'''

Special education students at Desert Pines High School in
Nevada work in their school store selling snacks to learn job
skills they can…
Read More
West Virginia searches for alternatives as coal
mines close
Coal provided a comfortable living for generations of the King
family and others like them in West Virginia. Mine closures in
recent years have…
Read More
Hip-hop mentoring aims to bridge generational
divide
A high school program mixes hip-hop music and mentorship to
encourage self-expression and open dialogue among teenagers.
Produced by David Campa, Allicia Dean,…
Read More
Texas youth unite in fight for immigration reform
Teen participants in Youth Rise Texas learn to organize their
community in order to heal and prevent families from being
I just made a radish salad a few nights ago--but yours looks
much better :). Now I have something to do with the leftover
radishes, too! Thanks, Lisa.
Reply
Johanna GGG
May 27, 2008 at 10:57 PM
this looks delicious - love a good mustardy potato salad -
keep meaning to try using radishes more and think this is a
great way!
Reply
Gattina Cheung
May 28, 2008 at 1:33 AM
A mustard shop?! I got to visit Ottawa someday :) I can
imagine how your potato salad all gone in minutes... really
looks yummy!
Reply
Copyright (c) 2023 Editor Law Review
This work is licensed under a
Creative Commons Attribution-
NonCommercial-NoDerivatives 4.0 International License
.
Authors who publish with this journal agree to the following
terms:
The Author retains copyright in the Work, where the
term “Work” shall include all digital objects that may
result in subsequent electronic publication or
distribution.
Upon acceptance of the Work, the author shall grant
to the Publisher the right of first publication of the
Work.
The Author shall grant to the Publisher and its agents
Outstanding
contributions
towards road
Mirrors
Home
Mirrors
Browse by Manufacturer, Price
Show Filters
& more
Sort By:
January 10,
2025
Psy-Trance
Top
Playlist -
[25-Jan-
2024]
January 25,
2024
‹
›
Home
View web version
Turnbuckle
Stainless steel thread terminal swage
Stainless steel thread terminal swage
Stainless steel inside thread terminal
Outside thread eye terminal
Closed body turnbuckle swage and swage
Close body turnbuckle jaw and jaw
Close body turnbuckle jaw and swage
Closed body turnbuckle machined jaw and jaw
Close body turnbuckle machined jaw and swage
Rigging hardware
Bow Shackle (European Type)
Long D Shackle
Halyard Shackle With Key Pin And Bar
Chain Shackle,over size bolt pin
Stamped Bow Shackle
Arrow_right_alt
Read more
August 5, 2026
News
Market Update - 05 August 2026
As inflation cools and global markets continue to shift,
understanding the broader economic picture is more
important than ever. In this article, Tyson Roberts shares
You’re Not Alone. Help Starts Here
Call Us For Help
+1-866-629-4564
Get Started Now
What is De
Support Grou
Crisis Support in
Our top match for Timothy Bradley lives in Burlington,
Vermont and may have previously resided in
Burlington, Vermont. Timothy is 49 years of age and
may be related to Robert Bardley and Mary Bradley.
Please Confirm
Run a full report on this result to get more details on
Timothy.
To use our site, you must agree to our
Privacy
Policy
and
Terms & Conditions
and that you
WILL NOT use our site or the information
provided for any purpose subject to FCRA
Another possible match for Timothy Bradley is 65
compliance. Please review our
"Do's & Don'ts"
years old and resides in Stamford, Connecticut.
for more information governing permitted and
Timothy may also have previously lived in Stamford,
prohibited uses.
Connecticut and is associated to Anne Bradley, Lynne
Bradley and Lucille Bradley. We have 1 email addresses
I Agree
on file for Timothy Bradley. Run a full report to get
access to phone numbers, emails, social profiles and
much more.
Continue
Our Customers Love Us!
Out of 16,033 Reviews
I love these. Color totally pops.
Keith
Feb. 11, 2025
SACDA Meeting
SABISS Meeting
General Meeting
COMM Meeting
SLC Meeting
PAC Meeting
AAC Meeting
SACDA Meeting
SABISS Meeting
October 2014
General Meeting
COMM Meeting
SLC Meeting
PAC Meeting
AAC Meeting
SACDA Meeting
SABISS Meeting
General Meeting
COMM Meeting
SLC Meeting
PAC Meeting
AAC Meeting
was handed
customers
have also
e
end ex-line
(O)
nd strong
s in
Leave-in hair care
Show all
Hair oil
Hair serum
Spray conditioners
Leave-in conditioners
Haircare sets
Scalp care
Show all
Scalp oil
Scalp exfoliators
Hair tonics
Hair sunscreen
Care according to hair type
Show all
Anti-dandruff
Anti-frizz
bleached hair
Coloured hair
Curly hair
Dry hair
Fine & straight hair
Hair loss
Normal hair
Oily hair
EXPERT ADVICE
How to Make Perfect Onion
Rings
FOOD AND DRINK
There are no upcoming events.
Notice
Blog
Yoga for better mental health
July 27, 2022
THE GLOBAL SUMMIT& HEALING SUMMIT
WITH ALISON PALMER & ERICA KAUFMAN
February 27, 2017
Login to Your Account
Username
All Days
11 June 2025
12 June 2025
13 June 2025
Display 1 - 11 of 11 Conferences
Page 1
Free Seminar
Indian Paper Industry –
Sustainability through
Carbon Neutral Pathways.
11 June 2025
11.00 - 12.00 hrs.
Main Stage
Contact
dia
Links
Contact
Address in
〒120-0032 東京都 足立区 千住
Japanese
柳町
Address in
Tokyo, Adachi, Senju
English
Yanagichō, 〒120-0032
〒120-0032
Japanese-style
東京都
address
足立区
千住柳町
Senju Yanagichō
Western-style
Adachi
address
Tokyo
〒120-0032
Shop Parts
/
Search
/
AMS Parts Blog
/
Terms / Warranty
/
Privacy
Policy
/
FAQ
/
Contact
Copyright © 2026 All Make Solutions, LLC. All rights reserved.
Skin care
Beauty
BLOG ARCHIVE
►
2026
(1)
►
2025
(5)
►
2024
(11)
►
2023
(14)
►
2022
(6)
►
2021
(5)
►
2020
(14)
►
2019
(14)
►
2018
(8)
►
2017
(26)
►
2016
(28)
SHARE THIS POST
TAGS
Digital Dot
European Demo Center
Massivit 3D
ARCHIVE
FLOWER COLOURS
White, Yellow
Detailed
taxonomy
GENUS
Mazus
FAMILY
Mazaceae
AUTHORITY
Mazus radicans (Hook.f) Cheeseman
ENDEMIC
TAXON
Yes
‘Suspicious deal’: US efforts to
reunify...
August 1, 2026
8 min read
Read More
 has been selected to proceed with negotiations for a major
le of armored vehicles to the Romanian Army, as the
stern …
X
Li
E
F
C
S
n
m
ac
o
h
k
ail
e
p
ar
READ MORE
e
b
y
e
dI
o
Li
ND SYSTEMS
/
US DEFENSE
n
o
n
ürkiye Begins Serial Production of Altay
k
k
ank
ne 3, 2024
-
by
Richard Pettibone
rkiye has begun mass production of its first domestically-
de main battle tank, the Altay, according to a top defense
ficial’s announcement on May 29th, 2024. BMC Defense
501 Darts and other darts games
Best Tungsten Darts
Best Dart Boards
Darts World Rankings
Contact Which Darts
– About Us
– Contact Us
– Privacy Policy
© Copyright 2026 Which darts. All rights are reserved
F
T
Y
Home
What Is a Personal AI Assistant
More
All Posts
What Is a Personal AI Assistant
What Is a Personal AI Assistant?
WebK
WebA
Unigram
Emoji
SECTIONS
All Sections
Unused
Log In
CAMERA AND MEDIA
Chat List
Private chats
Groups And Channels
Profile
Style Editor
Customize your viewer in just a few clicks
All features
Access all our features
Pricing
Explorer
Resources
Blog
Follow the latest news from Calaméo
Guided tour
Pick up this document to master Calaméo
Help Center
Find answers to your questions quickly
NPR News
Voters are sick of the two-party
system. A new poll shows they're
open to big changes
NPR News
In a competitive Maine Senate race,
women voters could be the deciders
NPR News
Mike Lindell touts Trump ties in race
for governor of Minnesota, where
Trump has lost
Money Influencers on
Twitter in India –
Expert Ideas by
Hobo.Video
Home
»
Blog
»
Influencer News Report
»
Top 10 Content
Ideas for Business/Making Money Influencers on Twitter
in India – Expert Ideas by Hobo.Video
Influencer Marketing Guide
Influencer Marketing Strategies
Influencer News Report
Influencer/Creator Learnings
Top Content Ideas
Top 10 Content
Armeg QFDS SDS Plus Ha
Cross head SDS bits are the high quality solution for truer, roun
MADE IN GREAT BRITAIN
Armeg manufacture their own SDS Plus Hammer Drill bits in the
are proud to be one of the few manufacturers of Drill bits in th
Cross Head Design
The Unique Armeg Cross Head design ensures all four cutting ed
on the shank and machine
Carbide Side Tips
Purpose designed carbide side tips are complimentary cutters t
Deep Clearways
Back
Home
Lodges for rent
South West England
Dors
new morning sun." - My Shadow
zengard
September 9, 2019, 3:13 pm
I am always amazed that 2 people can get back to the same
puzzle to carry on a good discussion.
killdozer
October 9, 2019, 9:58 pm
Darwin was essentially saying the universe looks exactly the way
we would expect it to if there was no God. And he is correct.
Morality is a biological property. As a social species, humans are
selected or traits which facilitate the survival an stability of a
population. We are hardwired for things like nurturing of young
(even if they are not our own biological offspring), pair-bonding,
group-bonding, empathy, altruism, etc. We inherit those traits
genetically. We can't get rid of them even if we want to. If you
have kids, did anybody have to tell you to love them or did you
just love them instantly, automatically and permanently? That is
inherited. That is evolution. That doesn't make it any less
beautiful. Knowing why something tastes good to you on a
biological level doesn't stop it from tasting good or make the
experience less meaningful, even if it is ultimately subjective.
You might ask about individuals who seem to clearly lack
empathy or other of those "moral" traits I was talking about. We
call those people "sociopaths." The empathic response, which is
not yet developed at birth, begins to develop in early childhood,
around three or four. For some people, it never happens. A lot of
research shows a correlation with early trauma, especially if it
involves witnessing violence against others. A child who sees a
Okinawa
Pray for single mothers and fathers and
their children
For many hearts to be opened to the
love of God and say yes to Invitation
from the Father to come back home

'''

Task requirements: Only lines that include "Help" belong in the answer; copy all of them from the listing.

Exercise result:
You’re Not Alone. Help Starts Here
Call Us For Help
Help Center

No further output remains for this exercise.